Chicago Public Schools is proposing to expand the attendance boundary at a Near South Side school it’s planning to transform into a high school in the coming years.
District officials this week will hear from community members about a proposal to add Pershing Elementary students into the attendance boundary for the new high school CPS is planning to phase in at the National Teachers Academy.
“In response to numerous requests from the community, CPS has evaluated the proposal to provide additional students with guaranteed access to the new high school, and we have determined that it can be done without risking overcrowding,” CPS spokesman Michael Passman said in a statement.
“We are pleased to be able to provide more Near South families with guaranteed access to a high quality continuum of schools from PreK through high school, and we look forward to continuing to work with the community to ensure the new school meets the needs of all local families.”

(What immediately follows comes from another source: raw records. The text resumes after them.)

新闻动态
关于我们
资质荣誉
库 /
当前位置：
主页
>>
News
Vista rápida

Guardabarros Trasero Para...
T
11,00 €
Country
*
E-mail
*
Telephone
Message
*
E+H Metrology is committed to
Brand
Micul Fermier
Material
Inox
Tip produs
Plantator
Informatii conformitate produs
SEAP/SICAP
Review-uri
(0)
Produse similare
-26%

CPS has scheduled a public hearing to discuss this change Tuesday evening from 6 to 8 p.m. at the Second Presbyterian Church at 1936 Michigan Ave.

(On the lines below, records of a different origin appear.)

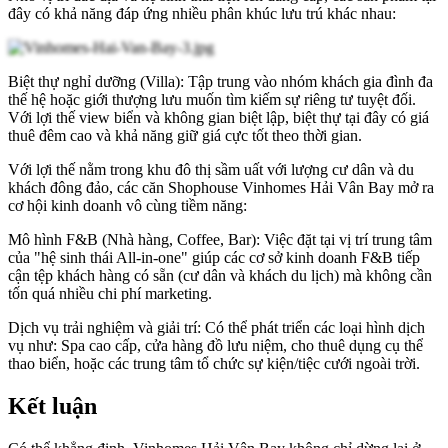
đây có khả năng đáp ứng nhiều phân khúc lưu trú khác nhau:
Biệt thự nghỉ dưỡng (Villa): Tập trung vào nhóm khách gia đình đa
thế hệ hoặc giới thượng lưu muốn tìm kiếm sự riêng tư tuyệt đối.
Với lợi thế view biển và không gian biệt lập, biệt thự tại đây có giá
thuê đêm cao và khả năng giữ giá cực tốt theo thời gian.
Với lợi thế nằm trong khu đô thị sầm uất với lượng cư dân và du
khách đông đảo, các căn Shophouse Vinhomes Hải Vân Bay mở ra
cơ hội kinh doanh vô cùng tiềm năng:
Mô hình F&B (Nhà hàng, Coffee, Bar): Việc đặt tại vị trí trung tâm
của "hệ sinh thái All-in-one" giúp các cơ sở kinh doanh F&B tiếp
cận tệp khách hàng có sẵn (cư dân và khách du lịch) mà không cần
tốn quá nhiều chi phí marketing.
Dịch vụ trải nghiệm và giải trí: Có thể phát triển các loại hình dịch
vụ như: Spa cao cấp, cửa hàng đồ lưu niệm, cho thuê dụng cụ thể
thao biển, hoặc các trung tâm tổ chức sự kiện/tiệc cưới ngoài trời.
Kết luận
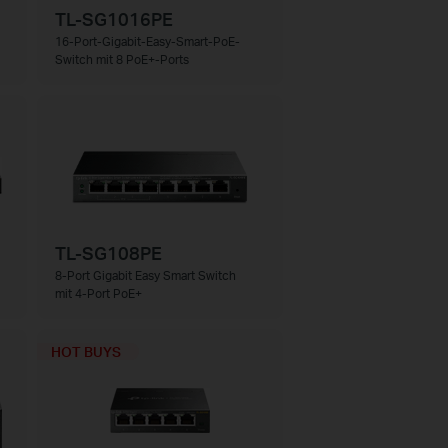
TL-SG1016PE
16-Port-Gigabit-Easy-Smart-PoE-
Switch mit 8 PoE+-Ports
TL-SG108PE
8-Port Gigabit Easy Smart Switch
mit 4-Port PoE+
HOT BUYS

NTA is currently a high-performing K-8 elementary, but the Board of Education earlier this year voted to transform it into a high school. A freshmen class will be added at NTA during the 2019-20 school year, with additional classes being added each subsequent year.
If the proposed boundary change is approved, students from Pershing – a 500-student magnet school in the Bronzeville neighborhood – will be guaranteed a seat inside the new high school. Beyond that, CPS is also planning to add a preference boundary for students in the Armor and Holden elementary school boundaries. This would allow students living just outside NTA’s boundary to have preference over any available seats not filled by students from within the boundary.
The district says it’s offering this change following “significant public input” at a previous public hearing held last month. The transition itself has been a point of contention for more than a year between the district and current NTA families who want the school to remain an elementary.
A group of parents from the school is currently suing CPS in hopes of preventing that transition. Attorneys working on their behalf last week asked a Cook County judge to grant a preliminary injunction that would prevent the district from moving forward with that plan until the full case is resolved.
“If CPS decides to build a new high school for the South Loop, we support including the children who live in the GAP district,” NTA local school council chair Elisabeth Greer, one of the plaintiffs in that lawsuit, said in a statement Monday.
“If CPS decides to improve Philips HS, we support that, too, and we know it will benefit all our children, including the current NTA students and the GAP students. All we are asking is that an extraordinary elementary school not be sacrificed in an effort to bring a quality high school education to the near South Side.”